Last edited: February 06, 2005


The Right of a Private Life

Court replaced prejudice with a respect for human diversity

Sarasota Herald-Tribune, June 29, 2003
P. O. Box 1719, Sarasota, FL 33578
Fax: 941-957-5276 Email: letters.editor@heraldtribune.com

If the sex is consensual, private and gratis between adults, government should get out of the bedroom.

That’s essentially what the Supreme Court said Thursday, striking down anti- sodomy laws in a 6-3 ruling.

The decision, which repudiated earlier court logic on the issue, is a historic breakthrough for the cause of gay rights. But straight or gay, Americans have reason to celebrate this ruling: A strong majority of the justices told government to keep its nose out of citizens’ private lives—and sexuality is about as private as you can get.

Many Americans will detest this ruling because it legitimizes behavior that they consider “deviate” and sinful. They’re free to state those opinions, of course, but in this nation they’re not free to impose them on fellow citizens. The right of individuals to hold diverse beliefs and values is one of our country’s most cherished principles. The high court’s ruling is a welcome reaffirmation of this tradition.

Let it be clear here that the court did not sanction a lawless, anything-goes approach to sexuality. It took pains to stress that the case before it involved no coercion, child exploitation, prostitution, harassment or public lewdness. The principals were simply two consenting gay adults, arrested in their home.

“The State cannot demean their existence or control their destiny by making their private sexual conduct a crime,” Justice Anthony Kennedy wrote for the majority. “Their right to liberty under the Due Process Clause gives them the full right to engage in their conduct without intervention of the government.”

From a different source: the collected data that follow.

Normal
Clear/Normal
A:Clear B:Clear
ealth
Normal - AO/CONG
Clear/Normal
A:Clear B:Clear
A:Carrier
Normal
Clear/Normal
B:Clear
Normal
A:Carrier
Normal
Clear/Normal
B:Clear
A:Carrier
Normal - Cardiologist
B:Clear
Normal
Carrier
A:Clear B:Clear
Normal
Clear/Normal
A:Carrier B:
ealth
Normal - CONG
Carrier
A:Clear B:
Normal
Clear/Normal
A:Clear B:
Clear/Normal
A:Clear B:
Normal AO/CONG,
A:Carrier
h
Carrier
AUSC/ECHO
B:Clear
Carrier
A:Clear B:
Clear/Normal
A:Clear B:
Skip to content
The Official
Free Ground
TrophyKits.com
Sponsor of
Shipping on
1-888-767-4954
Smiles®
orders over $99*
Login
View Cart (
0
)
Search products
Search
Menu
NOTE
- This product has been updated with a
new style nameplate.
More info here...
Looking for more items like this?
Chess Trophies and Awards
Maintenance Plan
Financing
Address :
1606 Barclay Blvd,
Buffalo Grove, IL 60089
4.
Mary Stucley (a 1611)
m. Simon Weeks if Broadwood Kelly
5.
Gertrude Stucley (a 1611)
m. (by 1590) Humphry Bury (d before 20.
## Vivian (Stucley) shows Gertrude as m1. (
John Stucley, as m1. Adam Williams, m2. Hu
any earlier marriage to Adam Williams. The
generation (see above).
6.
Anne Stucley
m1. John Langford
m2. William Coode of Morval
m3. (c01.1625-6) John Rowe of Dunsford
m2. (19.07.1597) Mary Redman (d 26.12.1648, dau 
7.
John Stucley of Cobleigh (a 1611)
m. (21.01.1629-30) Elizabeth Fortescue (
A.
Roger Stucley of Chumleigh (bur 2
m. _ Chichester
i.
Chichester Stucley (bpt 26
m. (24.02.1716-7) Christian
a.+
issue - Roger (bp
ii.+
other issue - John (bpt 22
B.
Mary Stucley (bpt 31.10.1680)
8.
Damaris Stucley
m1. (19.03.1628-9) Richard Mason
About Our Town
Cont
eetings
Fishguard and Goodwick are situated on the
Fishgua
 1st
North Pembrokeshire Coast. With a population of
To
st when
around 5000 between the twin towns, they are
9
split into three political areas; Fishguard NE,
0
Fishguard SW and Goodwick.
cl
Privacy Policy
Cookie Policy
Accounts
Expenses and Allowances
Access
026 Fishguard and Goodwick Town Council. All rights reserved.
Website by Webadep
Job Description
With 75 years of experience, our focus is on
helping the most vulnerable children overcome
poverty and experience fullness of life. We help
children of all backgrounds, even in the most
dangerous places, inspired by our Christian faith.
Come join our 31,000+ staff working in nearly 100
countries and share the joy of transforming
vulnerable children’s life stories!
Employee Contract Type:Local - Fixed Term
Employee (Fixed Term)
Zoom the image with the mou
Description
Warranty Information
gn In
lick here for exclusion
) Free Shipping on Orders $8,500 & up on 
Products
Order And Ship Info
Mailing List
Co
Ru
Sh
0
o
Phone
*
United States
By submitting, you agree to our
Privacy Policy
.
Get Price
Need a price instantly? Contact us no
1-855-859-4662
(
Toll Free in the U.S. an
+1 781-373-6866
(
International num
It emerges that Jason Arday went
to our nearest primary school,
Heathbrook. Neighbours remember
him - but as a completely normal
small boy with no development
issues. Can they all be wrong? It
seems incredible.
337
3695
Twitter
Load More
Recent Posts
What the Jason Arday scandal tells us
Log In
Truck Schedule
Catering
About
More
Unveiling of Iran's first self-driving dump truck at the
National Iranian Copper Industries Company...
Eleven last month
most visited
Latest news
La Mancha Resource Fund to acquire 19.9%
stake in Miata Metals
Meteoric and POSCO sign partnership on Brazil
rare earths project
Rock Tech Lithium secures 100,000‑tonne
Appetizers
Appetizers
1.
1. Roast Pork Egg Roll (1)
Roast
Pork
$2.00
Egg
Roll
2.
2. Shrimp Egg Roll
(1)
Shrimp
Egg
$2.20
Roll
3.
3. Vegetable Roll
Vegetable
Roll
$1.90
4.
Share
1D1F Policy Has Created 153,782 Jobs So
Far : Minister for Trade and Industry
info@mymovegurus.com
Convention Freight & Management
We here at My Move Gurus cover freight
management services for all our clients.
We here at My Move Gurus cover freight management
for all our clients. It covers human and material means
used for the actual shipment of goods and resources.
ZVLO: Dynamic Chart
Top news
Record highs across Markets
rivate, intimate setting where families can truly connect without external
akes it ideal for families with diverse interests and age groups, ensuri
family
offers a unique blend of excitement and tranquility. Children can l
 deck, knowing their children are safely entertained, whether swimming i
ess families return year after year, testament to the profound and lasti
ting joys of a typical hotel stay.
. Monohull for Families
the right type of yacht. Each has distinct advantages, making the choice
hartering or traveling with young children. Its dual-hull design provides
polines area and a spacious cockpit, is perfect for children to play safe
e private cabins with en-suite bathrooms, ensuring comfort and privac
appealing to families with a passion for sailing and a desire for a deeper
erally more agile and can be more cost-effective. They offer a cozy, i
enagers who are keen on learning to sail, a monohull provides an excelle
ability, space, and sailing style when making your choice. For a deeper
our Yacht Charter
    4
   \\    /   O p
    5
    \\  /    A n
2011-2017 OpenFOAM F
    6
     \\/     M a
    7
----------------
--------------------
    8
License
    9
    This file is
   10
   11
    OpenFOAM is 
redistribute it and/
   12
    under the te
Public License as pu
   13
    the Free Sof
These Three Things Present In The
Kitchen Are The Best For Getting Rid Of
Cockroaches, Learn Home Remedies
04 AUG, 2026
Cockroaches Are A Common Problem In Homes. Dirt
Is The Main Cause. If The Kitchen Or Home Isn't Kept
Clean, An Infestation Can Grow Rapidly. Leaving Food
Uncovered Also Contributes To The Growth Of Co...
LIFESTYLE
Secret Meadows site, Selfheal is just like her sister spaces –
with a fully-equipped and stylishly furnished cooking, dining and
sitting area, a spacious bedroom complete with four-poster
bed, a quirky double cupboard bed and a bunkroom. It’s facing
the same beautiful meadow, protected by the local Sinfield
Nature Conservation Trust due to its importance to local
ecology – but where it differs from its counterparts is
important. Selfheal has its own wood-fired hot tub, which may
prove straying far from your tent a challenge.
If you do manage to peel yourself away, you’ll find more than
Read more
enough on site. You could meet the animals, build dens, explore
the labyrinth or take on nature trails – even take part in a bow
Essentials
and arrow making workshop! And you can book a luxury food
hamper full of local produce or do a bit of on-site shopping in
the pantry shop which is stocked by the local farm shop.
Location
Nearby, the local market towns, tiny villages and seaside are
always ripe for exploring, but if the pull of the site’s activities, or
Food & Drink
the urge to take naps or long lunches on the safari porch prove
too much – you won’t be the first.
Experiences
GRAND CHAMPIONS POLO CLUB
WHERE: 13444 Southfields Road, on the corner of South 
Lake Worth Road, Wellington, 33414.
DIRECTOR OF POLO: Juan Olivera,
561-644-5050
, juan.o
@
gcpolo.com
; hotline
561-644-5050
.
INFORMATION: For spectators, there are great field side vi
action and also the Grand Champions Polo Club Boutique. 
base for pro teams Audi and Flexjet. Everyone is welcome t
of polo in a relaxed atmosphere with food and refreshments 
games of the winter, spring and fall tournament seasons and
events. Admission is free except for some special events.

The court’s decision overturns a Texas law that banned sodomy between same-sex couples. However, it is likely to also invalidate broader statutes such as Florida’s, which outlawed sodomy for anybody. Thus, for heterosexual or homosexual couples, the court said government doesn’t belong between the sheets.

Dissenting Justice Antonin Scalia carped that this ruling will open the floodgates to the “homosexual agenda”—gay marriages, adoptions, etc. Such developments are anathema to groups like Focus on the Family, which warned that Thursday’s ruling erased “boundaries that prevent sexual chaos in our culture.”

They’re entitled to that view, but we don’t agree with it. Though the country clearly suffers from relationship chaos—as evidenced by the number of torn-apart families, domestic violence reports and child-abuse cases—the causes of it go much deeper than sexual identity. In any case, Thursday’s court ruling seems more likely to spread harmony than chaos, because it replaces prejudice with a new respect for human diversity.

The decision does not legalize gay marriage or adoption, but it may someday lead to them—and is that so bad? Would it be so terrible if two people who love and respect each other make a lifetime commitment in the eyes of the law?

The court closed off an avenue of discrimination, and opened a door to broader human rights. That, in our view, is not a bad thing at all.